The tablet supports sub-6 5G in addition to 4G and Wi-Fi 5. In my basement office I could just see Verizon’s 4G LTE network, and a Speedtest resulted in 92.6 Mbps down, 0.73 Mbps up. However, just outside my house the Verizon signal is considerably stronger, and Verizon’s 5G C-Band network resulted in 332 Mbps down, 70.2 Mbps up. That still lags Samsung Galaxy smartphones but is more than good enough for watching YouTube at 1080p, synchronizing your Photos library, or downloading app updates. The 6000 mAh battery provides reasonable usage time provided you aren’t on cellular a lot and you don’t forget that NXTPAPER is not e-ink; it uses power like the LCD that it is.

Pricing

Verizon sells the TAB10 NXTPAPER 5G for $240… only the carrier won’t sell it without a data plan, even for prepaid. That makes this a very expensive proposition. The way Verizon presents the tablet pricing is as an add-on for existing Unlimited subscribers, who can add a tablet line for $20/month plus $6.66 per month for the tablet over 36 months for a total of $959.76 over three years ($720 + $239.76). You can get up to $180 off over three years if you have another tablet to trade in. This might almost make sense if you truly need wireless data on an inexpensive tablet (for example, for kids in blended family moving locations frequently), but this is a hard case to make, and it’s seemingly the least expensive option.

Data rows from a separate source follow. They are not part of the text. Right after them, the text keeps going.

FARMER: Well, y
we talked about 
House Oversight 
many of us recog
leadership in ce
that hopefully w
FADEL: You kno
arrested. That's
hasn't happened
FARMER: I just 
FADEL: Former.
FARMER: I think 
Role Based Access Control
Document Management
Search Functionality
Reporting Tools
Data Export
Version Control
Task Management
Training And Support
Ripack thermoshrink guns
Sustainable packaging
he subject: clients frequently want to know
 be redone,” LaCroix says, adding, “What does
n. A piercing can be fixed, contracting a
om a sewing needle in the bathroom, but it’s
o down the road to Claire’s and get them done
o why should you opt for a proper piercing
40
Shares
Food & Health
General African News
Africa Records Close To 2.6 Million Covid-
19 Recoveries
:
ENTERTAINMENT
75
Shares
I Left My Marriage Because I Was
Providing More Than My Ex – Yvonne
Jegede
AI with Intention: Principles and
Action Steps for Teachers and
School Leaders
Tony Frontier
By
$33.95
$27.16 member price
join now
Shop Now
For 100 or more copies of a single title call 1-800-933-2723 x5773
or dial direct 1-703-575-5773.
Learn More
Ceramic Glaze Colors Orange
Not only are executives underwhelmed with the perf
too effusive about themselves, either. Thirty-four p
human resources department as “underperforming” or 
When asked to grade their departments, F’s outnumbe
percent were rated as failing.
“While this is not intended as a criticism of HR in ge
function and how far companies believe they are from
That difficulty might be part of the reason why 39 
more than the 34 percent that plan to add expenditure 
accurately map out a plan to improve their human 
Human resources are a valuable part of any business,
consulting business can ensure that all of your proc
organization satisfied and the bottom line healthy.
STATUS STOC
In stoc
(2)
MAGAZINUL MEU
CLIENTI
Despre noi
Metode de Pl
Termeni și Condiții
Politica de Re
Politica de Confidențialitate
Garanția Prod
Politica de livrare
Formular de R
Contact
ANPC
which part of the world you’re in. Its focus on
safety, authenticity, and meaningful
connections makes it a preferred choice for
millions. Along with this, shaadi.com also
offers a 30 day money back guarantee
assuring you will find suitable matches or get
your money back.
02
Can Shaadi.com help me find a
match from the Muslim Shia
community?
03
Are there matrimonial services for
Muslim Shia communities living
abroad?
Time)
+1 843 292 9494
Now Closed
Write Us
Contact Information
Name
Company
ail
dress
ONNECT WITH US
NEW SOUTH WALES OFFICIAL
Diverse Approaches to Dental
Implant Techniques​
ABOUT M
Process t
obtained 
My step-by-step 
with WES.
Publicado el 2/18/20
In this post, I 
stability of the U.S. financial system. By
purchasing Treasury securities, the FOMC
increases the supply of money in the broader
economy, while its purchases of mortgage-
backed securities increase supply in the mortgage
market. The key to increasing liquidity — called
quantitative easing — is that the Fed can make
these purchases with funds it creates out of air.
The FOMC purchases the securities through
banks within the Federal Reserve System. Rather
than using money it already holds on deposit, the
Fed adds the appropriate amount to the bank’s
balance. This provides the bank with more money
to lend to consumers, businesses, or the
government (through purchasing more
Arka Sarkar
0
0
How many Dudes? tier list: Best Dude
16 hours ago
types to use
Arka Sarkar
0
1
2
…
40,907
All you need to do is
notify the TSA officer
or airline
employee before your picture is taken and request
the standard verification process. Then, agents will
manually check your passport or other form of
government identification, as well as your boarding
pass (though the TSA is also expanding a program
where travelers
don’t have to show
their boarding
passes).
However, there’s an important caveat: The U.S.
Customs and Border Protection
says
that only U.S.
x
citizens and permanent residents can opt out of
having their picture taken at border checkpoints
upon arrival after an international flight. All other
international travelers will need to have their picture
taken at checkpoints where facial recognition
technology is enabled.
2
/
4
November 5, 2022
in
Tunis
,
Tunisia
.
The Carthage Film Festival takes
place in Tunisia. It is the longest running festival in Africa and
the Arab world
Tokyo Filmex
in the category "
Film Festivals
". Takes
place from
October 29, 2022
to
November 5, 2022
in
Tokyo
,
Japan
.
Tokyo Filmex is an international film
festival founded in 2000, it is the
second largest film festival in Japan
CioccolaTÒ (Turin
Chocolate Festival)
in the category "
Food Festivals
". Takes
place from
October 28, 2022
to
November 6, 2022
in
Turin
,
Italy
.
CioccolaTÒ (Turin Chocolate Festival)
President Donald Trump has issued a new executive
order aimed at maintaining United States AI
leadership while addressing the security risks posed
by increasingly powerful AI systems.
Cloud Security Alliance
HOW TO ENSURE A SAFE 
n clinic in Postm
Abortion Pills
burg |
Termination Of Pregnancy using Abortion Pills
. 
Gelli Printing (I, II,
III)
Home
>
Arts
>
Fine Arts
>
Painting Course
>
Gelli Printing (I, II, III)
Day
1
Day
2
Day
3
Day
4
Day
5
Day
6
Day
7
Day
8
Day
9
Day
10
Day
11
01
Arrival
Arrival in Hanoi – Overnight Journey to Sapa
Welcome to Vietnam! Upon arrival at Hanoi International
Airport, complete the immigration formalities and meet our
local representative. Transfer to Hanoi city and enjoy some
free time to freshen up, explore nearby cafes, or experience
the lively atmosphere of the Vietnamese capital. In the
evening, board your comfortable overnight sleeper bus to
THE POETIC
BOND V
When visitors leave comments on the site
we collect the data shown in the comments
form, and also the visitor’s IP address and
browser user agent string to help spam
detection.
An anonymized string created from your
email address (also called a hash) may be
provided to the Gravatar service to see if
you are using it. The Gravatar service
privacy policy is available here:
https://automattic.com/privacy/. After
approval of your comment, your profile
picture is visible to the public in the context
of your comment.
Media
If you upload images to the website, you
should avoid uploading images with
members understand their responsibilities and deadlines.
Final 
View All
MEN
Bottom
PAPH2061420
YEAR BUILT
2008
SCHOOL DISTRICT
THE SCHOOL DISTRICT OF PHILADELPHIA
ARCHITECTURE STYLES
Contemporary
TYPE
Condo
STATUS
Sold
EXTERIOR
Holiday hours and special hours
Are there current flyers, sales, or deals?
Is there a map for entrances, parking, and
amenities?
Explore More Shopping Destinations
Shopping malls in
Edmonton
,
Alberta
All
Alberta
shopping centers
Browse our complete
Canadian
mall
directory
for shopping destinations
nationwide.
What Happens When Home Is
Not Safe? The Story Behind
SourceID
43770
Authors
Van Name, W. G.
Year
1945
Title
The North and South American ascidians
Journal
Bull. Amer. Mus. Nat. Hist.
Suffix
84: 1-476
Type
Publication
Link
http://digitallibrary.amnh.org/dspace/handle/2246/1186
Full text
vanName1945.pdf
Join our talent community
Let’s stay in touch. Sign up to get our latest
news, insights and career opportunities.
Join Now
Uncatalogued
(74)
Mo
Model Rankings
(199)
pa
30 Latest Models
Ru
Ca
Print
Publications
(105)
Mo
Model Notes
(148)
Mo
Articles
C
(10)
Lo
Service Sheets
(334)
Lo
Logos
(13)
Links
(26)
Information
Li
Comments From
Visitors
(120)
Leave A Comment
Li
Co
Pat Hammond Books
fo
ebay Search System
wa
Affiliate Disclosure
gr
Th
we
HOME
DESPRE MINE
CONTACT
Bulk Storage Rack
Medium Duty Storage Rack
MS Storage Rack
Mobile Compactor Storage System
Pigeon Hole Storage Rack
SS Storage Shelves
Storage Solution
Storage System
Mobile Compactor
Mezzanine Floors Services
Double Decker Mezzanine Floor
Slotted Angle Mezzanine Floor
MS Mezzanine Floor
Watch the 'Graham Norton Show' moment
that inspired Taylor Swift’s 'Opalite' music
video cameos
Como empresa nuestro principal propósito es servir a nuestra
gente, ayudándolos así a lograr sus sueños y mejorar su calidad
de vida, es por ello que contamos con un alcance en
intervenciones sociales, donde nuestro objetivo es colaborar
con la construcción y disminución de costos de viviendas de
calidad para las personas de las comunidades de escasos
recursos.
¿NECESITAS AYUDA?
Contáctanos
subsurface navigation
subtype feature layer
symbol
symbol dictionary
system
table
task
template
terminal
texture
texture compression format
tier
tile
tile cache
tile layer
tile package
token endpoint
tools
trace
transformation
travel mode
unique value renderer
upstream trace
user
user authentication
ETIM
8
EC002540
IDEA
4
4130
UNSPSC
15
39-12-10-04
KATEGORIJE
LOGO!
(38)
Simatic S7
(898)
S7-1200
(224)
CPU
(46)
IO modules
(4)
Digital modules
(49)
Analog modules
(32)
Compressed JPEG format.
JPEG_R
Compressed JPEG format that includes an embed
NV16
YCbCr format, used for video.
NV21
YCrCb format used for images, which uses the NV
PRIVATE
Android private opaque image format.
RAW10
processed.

If you are a Verizon Fios subscriber but don’t have a wireless plan, Verizon Lest you think that Verizon might want to sell its Fios subscribers

You can also buy the tablet with a postpaid plan on its own, however you’ll have to pay in full for the data: $240 plus tax up front for the tablet, plus a $35 activation fee and then $80 - $110 per month for data every month. However, there is no contract for the service, so presumably you could cancel wireless service after a month and only be out $355 plus taxes ($240 + tax + $35 + $80 + taxes) and then use it with Wi-Fi. There is a cheaper way: buy it from Verizon Prepaid for $240 plus tax along with a month of prepaid data. The Prepaid offer removes the activation fee, and the least expensive no-contract wireless service plan is $40/month. If you cancel the plan after the first month, you’re only out $280 plus taxes.

None of these options make sense for most consumers. If Verizon offered the tablet for just a bit more than the cost of the service, say, $20 per month over two years ($240 + $10/month) it would be justifiable for people who want a tablet and travel frequently or don’t have reliable broadband where they live.

Conclusion

After four generations, TCL’s NXTPAPER display is now good enough for broad use, but this tablet is hard to recommend. Verizon gives it a channel (and subsidies!), but carrier pricing and cellular requirements handicap what it could be. TCL should be making a premium NXTPAPER tablet for the open market at a price point $200 higher, with a thinner metal case, a MediaTek 9000 series chipset, Wi-Fi 7, more RAM, more storage, the physical display mode toggle switch TCL is putting on its NXTPAPER phones, and remappable shoulder buttons for e-book page turns and gaming.

Another option would be to keep the price the same, add a colorful indestructible case, put a parental management interface on top that exposes Google’s existing parental controls that people don’t know about, get a license from Disney to put princesses or superheroes on it, ditch the cellular, and sell it to parents for their kids. Verizon should sell that one through its channels, too – especially to its broadband households.